As Jack Welch famously said, “Willingness to change is a strength, even it means plunging part of the company into total confusion for a while.”

Given that the entire world of IT is within a major inflection point, Chamber’s email must be seen as strength not weakness.  To respond to this rapid change, Cisco needed to reprioritize and refocus the company ala Google’s reorganization.  Furthermore, I’d like to see Chambers firmly take the reigns at Cisco to forcibly guide them through this next phase of technology.

Always remember that Cisco isn’t a “one-hit-wonder” as they have diversified products and services that address consumers, service providers, and enterprise customers.  The reality is Cisco plays a vital role within the IT industry and they are re-inventing the company to solve new and complex challenges manifested by this new IT inflection point.  Great ideas and execution are not limited to young companies and these companies have much to learn from Cisco.

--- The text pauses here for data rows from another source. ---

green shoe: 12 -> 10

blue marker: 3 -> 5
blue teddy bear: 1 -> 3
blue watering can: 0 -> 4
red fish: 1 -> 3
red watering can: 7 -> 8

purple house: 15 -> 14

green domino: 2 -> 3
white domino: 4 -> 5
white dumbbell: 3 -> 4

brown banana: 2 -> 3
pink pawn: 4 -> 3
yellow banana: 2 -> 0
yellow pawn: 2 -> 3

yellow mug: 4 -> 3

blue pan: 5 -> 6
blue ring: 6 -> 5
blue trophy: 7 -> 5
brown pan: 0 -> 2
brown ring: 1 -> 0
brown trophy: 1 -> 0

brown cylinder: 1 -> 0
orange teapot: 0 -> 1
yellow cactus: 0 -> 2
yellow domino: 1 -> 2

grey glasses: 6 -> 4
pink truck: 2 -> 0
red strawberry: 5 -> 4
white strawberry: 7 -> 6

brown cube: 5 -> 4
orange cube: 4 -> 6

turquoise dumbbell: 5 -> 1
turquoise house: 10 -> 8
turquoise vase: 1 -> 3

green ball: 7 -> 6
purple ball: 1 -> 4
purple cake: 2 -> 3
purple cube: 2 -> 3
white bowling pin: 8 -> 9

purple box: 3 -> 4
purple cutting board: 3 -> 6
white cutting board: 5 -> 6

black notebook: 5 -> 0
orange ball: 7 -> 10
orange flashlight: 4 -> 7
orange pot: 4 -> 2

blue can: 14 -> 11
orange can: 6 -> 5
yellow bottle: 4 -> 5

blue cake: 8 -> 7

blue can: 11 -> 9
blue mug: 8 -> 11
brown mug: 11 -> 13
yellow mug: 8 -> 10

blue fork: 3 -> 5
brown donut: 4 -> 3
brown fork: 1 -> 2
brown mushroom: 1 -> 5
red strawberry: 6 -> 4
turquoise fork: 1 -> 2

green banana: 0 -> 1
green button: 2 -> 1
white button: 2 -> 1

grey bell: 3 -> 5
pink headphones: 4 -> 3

Finally, rather than focus on Cisco’s reorganization and stagnant stock price, let’s look towards their new products within storage (MDS), switching (Nexus), compute (UCS), and datacenter fabric (FabricPath), as they are revolutionary, disruptive, and competitive.  My only suggestion to Cisco is that they need to fill additional product gaps (hardware/software/services) via strategic acquisitions of healthy, growing, and visionary companies.

Competitors beware, as the old proverb goes, “It’s always darkest before the dawn” and Cisco’s got a blazing hot and bright light.

Dell Avoids Aster and Dodges a 296 Million Dollar Mistake

Another one bites the dust as Teradata has acquired Aster Data for a reported $263 million.  This represents 89% of Aster Data shares as Teradata already owned 11% of Aster bringing the true acquisition cost to $296 million or $275 million after subtracting Aster’s $21 million in cash.  In any case, that’s a lot of money for a company of Aster’s age and size.

For Teradata this acquisition makes sense as they continue to compete against HP (Vertica), IBM (Netezza), EMC (Greenplum), Oracle, and SAP (HANA).  Teradata is faced with an age-old question for technology companies; hold on to their proprietary ways of the past or reach for the open and commoditized ways of the future.  It is not clear to me which direction Teradata will choose. However, it is clear to me that, unlike Dell, Teradata is the right company in the right industry to make such a gamble on Aster; the database guru’s at Aster, Tazo Argyros and Mayank Bawa, will find themselves at home within the halls of Teradata.

While I applaud Dell for continuing to blaze their own path, it seems others within the technical community are harder to please.  Per Gigaom’s Stacey Higginbotham’s article posted on March 3, 2011:

So for Dell, and any other big data wannabes out there, the only proven options left to
start
fulfilling this niche are ParAccel, Infobright, and Ingres’s VectorWise Platform.”

I’d hardly call Dell a “big data wannabe” and perhaps some have misconstrued their attempted acquisition of 3Par as a precursor to Dell entering this space.  In fact, Dell has been quite clear that any software acquisitions must have an impact on their strategic lines of business.  While Aster and other big data start-ups have the potential of driving Dell’s server and storage sales, their valuations and competitive landscapes make them a risky move for Dell.

Dell is quickly becoming the king of “Cloud Neutrality” as they are providing key pieces of the solution to their customers while working with various infrastructure providers such as Juniper, Cisco, and more. By purchasing disruptive Cloud software companies within the areas of management, orchestration, security, and monitoring, Dell could further their leadership in this market.  Think the completion of UEC; very exciting!

Since I’ve never started a billion dollar company from my dorm room, I’ll defer to Michael Dell to make the right moves for his company.  Perhaps they’ll enter the big data market with a smaller software acquisition and integrate it into other cloud offerings thereby indirectly attacking the market.  For now, Teradata has gotten a bit stronger while Dell has avoided a $296 million mistake.